:: Problem ::
Whenever a line of the records below contains the word "shadow", copy that line.

:: Records shown ::

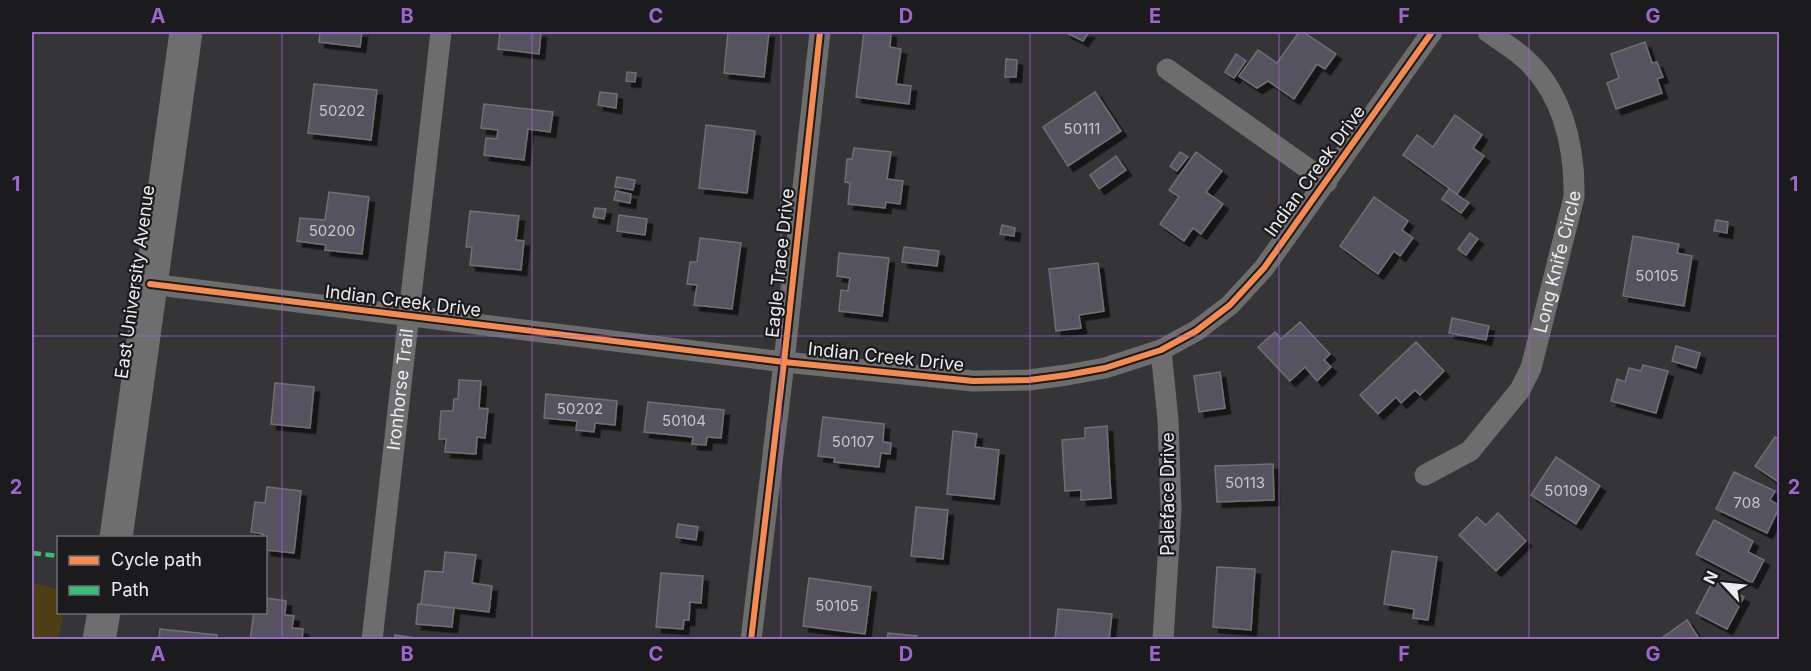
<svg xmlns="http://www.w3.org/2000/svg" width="1811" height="671" font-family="Inter,sans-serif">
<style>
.green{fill:#4d3e14}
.building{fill:#555360;stroke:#706f71;stroke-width:1.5;filter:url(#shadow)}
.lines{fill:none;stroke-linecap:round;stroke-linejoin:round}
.minor{stroke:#6d6d6d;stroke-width:21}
.primary{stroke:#6e6e6f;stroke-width:33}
.quiet{stroke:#3abd76;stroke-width:4.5;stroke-dasharray:9 4.5;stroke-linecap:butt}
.cycleway-casing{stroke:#1b1b1d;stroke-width:10}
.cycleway{stroke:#f68b52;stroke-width:6}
.grid{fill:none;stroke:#9d66cd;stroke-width:1.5;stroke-opacity:0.55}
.labels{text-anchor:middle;stroke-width:4.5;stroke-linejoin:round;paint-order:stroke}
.number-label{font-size:15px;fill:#c6c6ca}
.street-label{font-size:18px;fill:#ececee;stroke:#1b1b1d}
.neatline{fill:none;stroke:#9d66cd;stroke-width:2}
.grid-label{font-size:20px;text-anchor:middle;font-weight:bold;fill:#9d66cd}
</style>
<defs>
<filter id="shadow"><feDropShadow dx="5.5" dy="5.5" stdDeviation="0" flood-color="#0009"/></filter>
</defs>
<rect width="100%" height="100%" fill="#353436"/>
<path class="green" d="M32,583L58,589V612L64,613L58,639H32Z"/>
<g class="building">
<path d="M320,32H362L360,47L319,42Z"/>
<path d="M500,32H541L539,54L498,49Z"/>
<path d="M728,32H769L764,77L724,73Z"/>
<path d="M864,32H891L890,47L901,49L896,84L911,86L909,104L856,97Z"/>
<path d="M1065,32H1089L1083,41Z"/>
<path d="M1299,32H1303L1336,54L1325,69L1317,64L1294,99L1268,81L1257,88L1239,76L1258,50L1277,63Z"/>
<path d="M1645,42L1652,63L1657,62L1663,77L1657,79L1662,93L1616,109L1607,83L1619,78L1611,54Z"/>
<path d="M1236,54L1246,61L1234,78L1225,72Z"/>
<path d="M1006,59L1017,60L1016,77H1005Z"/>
<path d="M627,72L636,73L635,82L626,81Z"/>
<path d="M314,84L377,90L371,140L308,133Z"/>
<path d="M600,92L617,94L616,108L598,105Z"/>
<path d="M1095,92L1121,131L1068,166L1043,127Z"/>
<path d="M484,104L553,112L550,132L528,129L524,160L484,155L486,138L497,139L498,130L481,128Z"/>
<path d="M1455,115L1482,135L1473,148L1484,156L1457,194L1403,155L1417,135L1433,147Z"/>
<path d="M706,125L755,131L747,193L699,188Z"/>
<path d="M854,148L891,152L887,179L903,181L900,204L886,202L885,208L848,204L850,183L845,182L847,159H852Z"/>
<path d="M1180,152L1188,157L1177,171L1170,166Z"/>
<path d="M1196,152L1222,171L1206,192L1223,204L1201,234L1193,228L1184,241L1160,224L1179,197L1169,190Z"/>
<path d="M1116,156L1126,170L1099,189L1090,175Z"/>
<path d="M617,177L635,180L633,190L615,187Z"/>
<path d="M1449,189L1469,203L1461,213L1442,199Z"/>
<path d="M616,191L631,194L630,203L614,200Z"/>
<path d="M329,192L369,197L362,254L325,250L326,245L297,241L300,218L325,220Z"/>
<path d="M1374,197L1408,221L1402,230L1413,238L1400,256L1394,251L1378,274L1340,246Z"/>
<path d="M595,208L606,209L604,219L593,217Z"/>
<path d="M470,211L519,216L516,240L524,241L521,270L470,265L472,247H466Z"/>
<path d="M619,215L647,219L645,235L617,231Z"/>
<path d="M1716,220L1728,222L1727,233L1714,231Z"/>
<path d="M1002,225L1015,228L1014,236L1000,234Z"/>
<path d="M1470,233L1478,239L1466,255L1458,249Z"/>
<path d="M1633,236L1679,244L1677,253L1692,256L1684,306L1623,296Z"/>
<path d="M700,238L741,243L732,309L694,305L697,285L687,284L690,262H697Z"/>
<path d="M904,247L939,251L937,266L902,262Z"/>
<path d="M839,253L889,258L882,316L839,311L841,290L848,291L850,278L837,276Z"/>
<path d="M1098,263L1104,311L1079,315L1081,328L1056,331L1049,269Z"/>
<path d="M1452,318L1489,326L1486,340L1449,333Z"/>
<path d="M1300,322L1330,354L1324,360L1331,367L1317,381L1305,367L1290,381L1258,347L1275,332L1281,339Z"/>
<path d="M1416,342L1444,371L1420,395L1415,390L1401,403L1396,397L1378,414L1360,395Z"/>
<path d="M1676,346L1700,353L1696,368L1672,361Z"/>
<path d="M1643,365L1668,371L1656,413L1611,401L1617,379L1625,382L1629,368L1641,371Z"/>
<path d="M1220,372L1225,408L1199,412L1194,376Z"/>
<path d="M459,380L481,381L479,408L488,409L485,438L477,437L476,454L445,452L446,439H439L441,411H453L454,399H458Z"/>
<path d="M275,383L314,387L310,428L271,424Z"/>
<path d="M546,394L617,401L615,425L595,423L594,432L576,430L577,421L544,418Z"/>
<path d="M648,402L724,410L721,438L707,437L706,445L692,444L693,437L644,432Z"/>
<path d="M823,417L884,424L883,442L891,443L890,454L881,453L879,467L834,462L835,458L818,456Z"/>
<path d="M1107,426L1111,498L1081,500V490L1065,491L1062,440L1085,438V428Z"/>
<path d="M953,431L977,434L975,447L999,450L994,499L947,494Z"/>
<path d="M1775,437L1780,440V483L1755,466Z"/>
<path d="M1556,457L1600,486L1576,524L1531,495Z"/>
<path d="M1273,464L1274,500L1217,502L1215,466Z"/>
<path d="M1734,472L1775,491L1770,500L1780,506L1767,533L1716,509Z"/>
<path d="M267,487L301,491L294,553L266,550L263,534L251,532L255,502L265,503Z"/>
<path d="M916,507L948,510L943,559L911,556Z"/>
<path d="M1498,513L1526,541L1496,571L1459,535L1477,517L1486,525Z"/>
<path d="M1714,520L1753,541L1748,552L1764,560L1752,583L1696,554Z"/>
<path d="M678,524L698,527L696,540L676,537Z"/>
<path d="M1392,551L1437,557L1428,620L1413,618L1414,609L1384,604Z"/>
<path d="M445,552L476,555L472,583L492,586L489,612L421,604L425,571L443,572Z"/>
<path d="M1217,567L1255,569L1251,630L1213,627Z"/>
<path d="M661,573L703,576L701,603L690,602L689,620H684L683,629L656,627Z"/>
<path d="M809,578L871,587L865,634L803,626Z"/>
<path d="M1713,581L1744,597L1727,629L1696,613Z"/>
<path d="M266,598L286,601L285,615L294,616L292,628L303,629L302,640H250L254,612H266Z"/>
<path d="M418,604L454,608L452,627L416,624Z"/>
<path d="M1058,609L1112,614L1109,640H1055Z"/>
<path d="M1687,620L1700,640H1659Z"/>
<path d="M160,629L217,635L216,640H159Z"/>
<path d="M888,633L917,636L916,640H887Z"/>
<path d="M395,635L423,639V640H394Z"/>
</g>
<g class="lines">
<g class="minor">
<path d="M1167,69L1327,182"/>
<path d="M150,284L784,362L973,381L1029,380L1067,375L1105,368L1161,350L1196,331L1230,305L1264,268L1432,32"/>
<path d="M1161,350L1168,420L1171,509L1163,640"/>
<path id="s1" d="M1425,475L1470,451L1520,390L1531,368L1574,197C1575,145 1562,87 1518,53C1509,46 1498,39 1488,32"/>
<path id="s2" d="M372,640L441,32"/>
<path d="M751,640L784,362L820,32"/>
</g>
<g class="primary">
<path d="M116,538L186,32"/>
<path d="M99,640L104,612"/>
</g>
<path class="quiet" d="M32,553L58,556"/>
<defs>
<g id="cycleway">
<path d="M150,284L784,362L973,381L1029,380L1067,375L1105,368L1161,350L1196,331L1230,305L1264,268L1432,32"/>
<path d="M751,640L784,362L820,32"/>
</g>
</defs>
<use href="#cycleway" class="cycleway-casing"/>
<use href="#cycleway" class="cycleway"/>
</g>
<path class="grid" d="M282,32V640M532,32V640M781,32V640M1030,32V640M1279,32V640M1529,32V640M32,336H1780"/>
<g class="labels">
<g class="number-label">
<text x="342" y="116">50202</text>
<text x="1082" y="134">50111</text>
<text x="332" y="236">50200</text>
<text x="1657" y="281">50105</text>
<text x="580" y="414">50202</text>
<text x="684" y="426">50104</text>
<text x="853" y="447">50107</text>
<text x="1245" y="488">50113</text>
<text x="1566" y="496">50109</text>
<text x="1747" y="508">708</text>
<text x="837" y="611">50105</text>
</g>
<g class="street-label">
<text transform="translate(1315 171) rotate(-54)" y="6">Indian Creek Drive</text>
<text dy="6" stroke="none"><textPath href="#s1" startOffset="264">Long Knife Circle</textPath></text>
<text transform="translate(780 263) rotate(-84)" y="6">Eagle Trace Drive</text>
<text transform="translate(135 282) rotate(-82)" y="6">East University Avenue</text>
<text transform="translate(403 301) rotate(7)" y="6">Indian Creek Drive</text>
<text transform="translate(886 357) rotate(6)" y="6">Indian Creek Drive</text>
<text dy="6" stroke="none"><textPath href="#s2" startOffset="252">Ironhorse Trail</textPath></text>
<text transform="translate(1168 494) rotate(-90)" y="6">Paleface Drive</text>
</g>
</g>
<rect width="1811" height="671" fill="none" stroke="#1b1b1d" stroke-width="66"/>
<rect x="57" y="536" width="210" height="78" fill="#1b1b1d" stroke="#6f6f71" stroke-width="1.5"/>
<rect x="69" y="556" width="30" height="9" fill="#f68b52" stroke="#6f6f71" stroke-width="1.5"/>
<text x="111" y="566" font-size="18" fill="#ececee">Cycle path</text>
<rect x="69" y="586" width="30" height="9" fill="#3abd76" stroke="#6f6f71" stroke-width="1.5"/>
<text x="111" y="596" font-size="18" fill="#ececee">Path</text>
<g transform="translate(1724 584) rotate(296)" stroke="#1b1b1d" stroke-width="4.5" paint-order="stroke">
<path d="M0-4.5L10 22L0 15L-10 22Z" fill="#ececee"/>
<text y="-9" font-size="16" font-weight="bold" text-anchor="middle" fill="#ececee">N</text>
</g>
<rect x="33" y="33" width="1745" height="605" class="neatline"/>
<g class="grid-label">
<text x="158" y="23">A</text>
<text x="407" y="23">B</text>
<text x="656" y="23">C</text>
<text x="906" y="23">D</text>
<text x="1155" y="23">E</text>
<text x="1404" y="23">F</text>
<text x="1653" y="23">G</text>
<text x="16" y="191">1</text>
<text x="1794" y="191">1</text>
<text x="16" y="494">2</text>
<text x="1794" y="494">2</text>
<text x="158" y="661">A</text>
<text x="407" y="661">B</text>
<text x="656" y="661">C</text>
<text x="906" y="661">D</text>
<text x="1155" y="661">E</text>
<text x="1404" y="661">F</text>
<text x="1653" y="661">G</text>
</g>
</svg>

:: Your solution ::
.building{fill:#555360;stroke:#706f71;stroke-width:1.5;filter:url(#shadow)}
<filter id="shadow"><feDropShadow dx="5.5" dy="5.5" stdDeviation="0" flood-color="#0009"/></filter>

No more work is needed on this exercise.